Shani terbangun dari tidurnya. Tidur yang baru dirasa Shani begitu nyenyak, sampai-sampai ia lupa kapan terakhir kali ia bisa tidur sepulas ini?

Shani membuka matanya perlahan. Ia bangun, setelahnya ia tersenyum. Erangan terdengar di telinganya, bukan ... itu bukan erangan dari mulutnya sendiri, itu bukan suaranya.

Dia yang terlebih dulu bangun tapi bukan dia yang bergerak dan mengerang halus di tidurnya. Shani menoleh kesamping kirinya. Senyumnya semakin melebar setelah itu. Siapa sangka permintaan Shani dituruti oleh mamanya malam tadi.

"Kamu mau pergi kemana?" Ucap Shani penuh antisipasi semalam ketika Gracia beranjak dari tempat duduk di depan Shani.

"Ya aku ... aku mau tidur di sofa itu. Tenang aja, aku malam ini ikut jagain kamu sama mama.

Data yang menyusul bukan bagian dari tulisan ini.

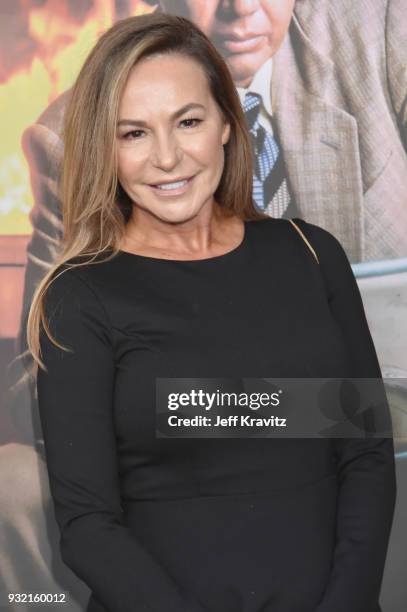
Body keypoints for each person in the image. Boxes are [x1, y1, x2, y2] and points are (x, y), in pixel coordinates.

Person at [26, 12, 396, 612]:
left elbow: (364, 456)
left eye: (188, 121)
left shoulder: (310, 255)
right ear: (105, 148)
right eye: (133, 134)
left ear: (227, 121)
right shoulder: (81, 295)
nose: (167, 158)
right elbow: (89, 526)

Frans kan pulang, nah Vino udah jagain Oma di ruangannya. Mama sama aku bakalan tidur disitu." Gracia menunjuk satu sofa panjang.

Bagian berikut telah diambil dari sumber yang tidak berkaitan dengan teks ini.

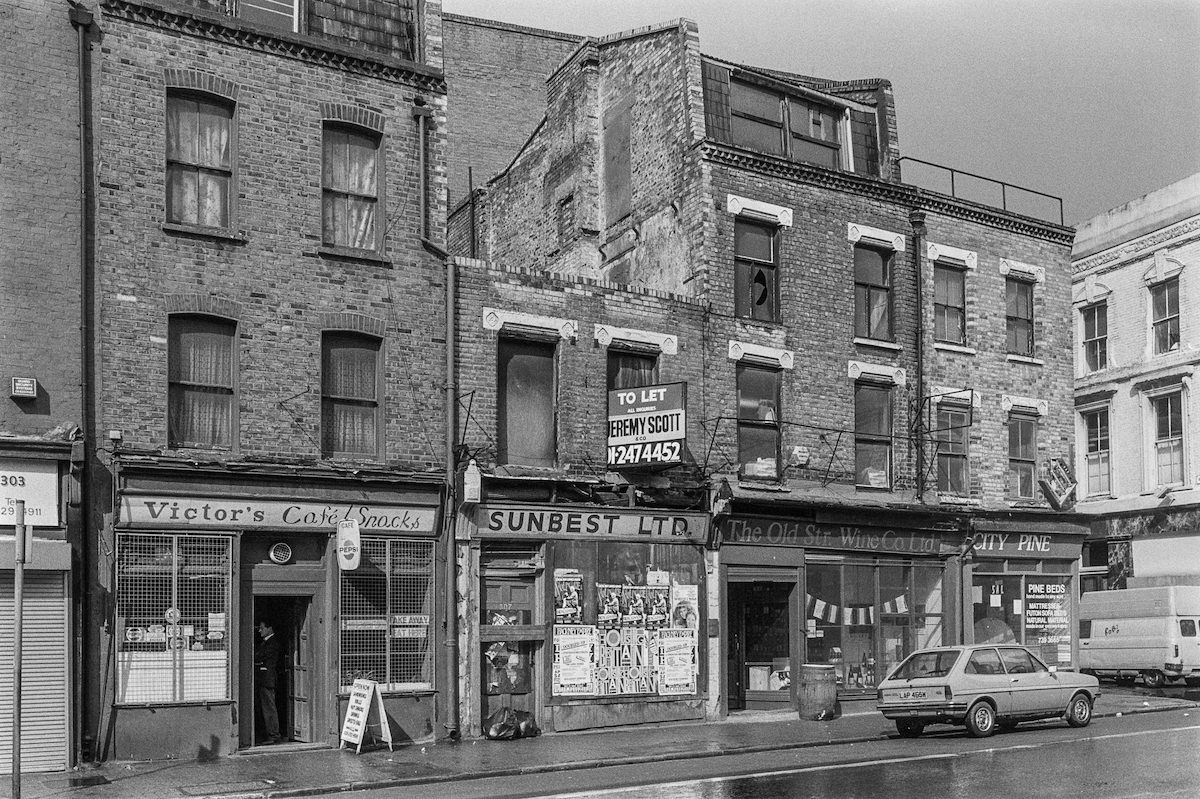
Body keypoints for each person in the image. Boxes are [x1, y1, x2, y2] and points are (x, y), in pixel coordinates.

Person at [254, 620, 282, 744]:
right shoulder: (266, 642)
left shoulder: (272, 643)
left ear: (269, 629)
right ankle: (268, 733)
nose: (259, 630)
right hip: (263, 680)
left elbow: (260, 657)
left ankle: (274, 735)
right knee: (264, 708)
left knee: (269, 708)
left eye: (261, 628)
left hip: (267, 680)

Shani mengerutkan dahinya. Merasa kurang setuju, "Mah.."

"Iya?"

"Gracia tidur disini aja.."

"Iya kan dia emang mau tidur disini sama Mama.."

"Bukan.. maksud Shani nggak gitu, Gracia tidurnya disamping Shani aja.. ya ya ya? Kan daripada kalian tidur disana berdua nggak muat, kasian Gracia ma.. Kasian mama juga gitu kan.. Shani juga belum puas meluk dia.." Shani pinter ngeles ya.

"Shani.." Gracia menggigit bibir bawahnya sambil melirik malu pada Nindy disampingnya.

Nindy diam menatap Shani dengan pandangan yang tidak bisa diartikan. Lama sekali, sampai akhirnya Nindy tersenyum dan mengangguk.

Tak disangka Gracia tersenyum bahagia, Gracia akui jika ia pun masih merasa sangat kangen pada Shani.. Tapi tentu saja Shani lebih bahagia daripadanya.

"Eeeengghhh" Erangan satu kali lagi terdengar dari samping Shani, hal itu membuyarkan ingatannya semalam.

Shani tersenyum. Gracia tidur disampingnya, Gracia ada memeluknya, tidur di lengan kirinya. Satu tempat tidur dengan Shani.. satu bantal dengan Shani. Satu selimut dengan Shani juga. Walaupun memang ini hanya tempat tidur pasien di rumah sakit tapi Shani tak pernah merasa sebahagia ini saat bangun tidur sebelumnya.

Tangan kiri Shani mencoba mengusap kedua alis Gracia yang masih berkerut setelah erangannya itu.. Shani mencoba untuk tak berisik dan membuat Gracia supaya jadi tenang lagi.

Shani senang Gracia bergerak hanya untuk mengeratkan pelukannya yang melingkar di perut Shani.

Hening, sunyi, tenang. Shani melihati wajah damai disampingnya itu dengan seksama. Ia sebenarnya merasa heran, bagaimana Tuhan bisa bekerja memahat indah wajah gadis ini? Sangat tidak adil Tuhan menciptakan mahluk seindah ini, sesempurna ini... Benar-benar lucu, dimata Shani.. Gracia adalah kesempurnaan, padahal ia tau tak ada yang sempurna di dunia ini.

Shani mencium kening Gracia dari samping, hal itu tak menyangka bisa membuat Gracia membuka kedua matanya pelan-pelan. "Kamu nggak pegel ya.. tangan kamu nggak kesemutan buat jadi bantal aku?" Suara khas bangun tidur itu membuat Shani begitu merasa gemas. Shani semakin memepetkan tubuhnya dan memeluk Gracia lebih erat dengan satu tangannya.

Shani menggeleng sekaligus tersenyum kecil.

"Kamu kenapa?" Ucap Shani khawatir begitu melihat mata Gracia berkaca melihatnya.

"Nggak apa-apa." Gracia mengangkat satu tangannya meraba wajah Shani. Alisnya, bibir merahnya, Gracia tak lupa mencubit pipi Shani juga, "Aku kangen kamu.." Ucap Gracia serak menahan tangis.